Abstract

Acanthocytic red blood cells (RBCs) are a peculiar diagnostic feature of chorea-acanthocytosis (ChAc), a rare autosomal recessive neurodegenerative disorder. Although recent years have witnessed some progress in the molecular characterization of ChAc, the mechanism(s) responsible for generation of acanthocytes in ChAc is largely unknown. As the membrane protein composition of ChAc RBCs is similar to that of normal RBCs, we evaluated the tyrosine-(Tyr)-phosphorylation profile of RBCs using comparative proteomics. Increased Tyr-phosphorylation state of several membrane proteins including band 3, beta-spectrin and adducin was noted in ChAc RBCs.
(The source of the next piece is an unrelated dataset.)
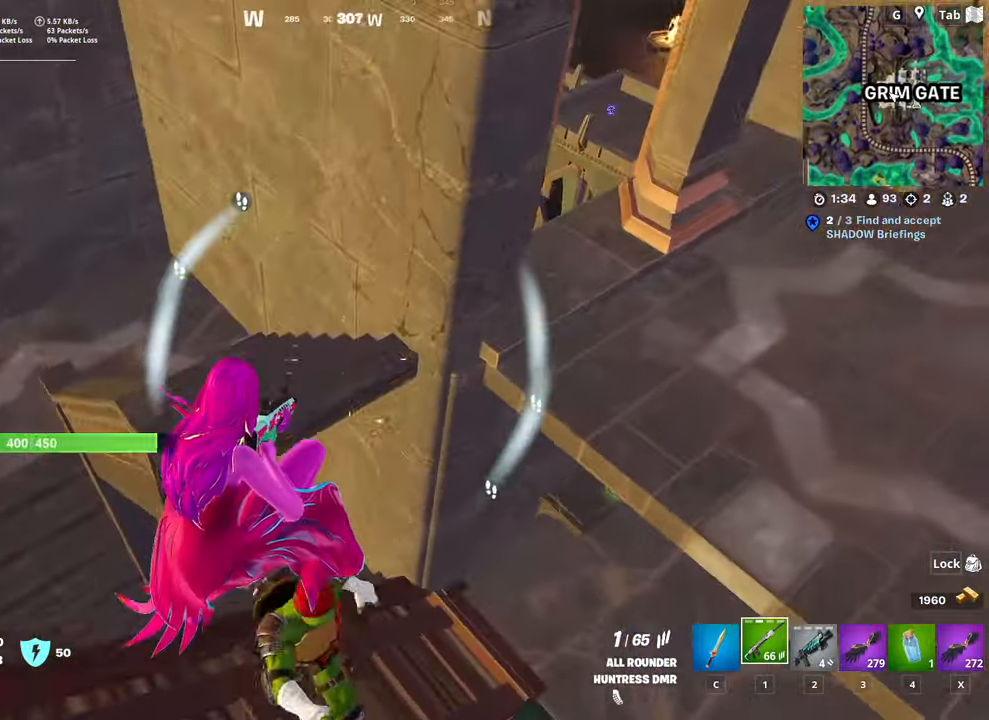
{"keys": ["d", "w"], "mouse": [], "mouse_move": "up-left", "events": [[167, "s", "up"], [300, "w", "down"], [450, "a", "up"], [450, "d", "down"]]}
In particular, band 3 was highly phosphorylated on the Tyr-904 residue, a functional target of Lyn, but not on Tyr-8, a functional target of Syk. In ChAc RBCs band 3 Tyr-phosphorylation by Lyn was independent of the canonical Syk mediated pathway. The ChAc-associated alterations in RBC-membrane-protein organization appear to be the result of increased Tyr-phosphorylation leading to altered linkage of band 3 to the junctional complexes involved in anchoring the membrane to the cytoskeleton as supported by co-immunoprecipitation of β-adducin with band 3 only in ChAc RBC-membrane treated with the Lyn-inhibitor PP2. We propose this altered association between membrane skeleton and membrane proteins as novel mechanism in the generation of acanthocytes in ChAc.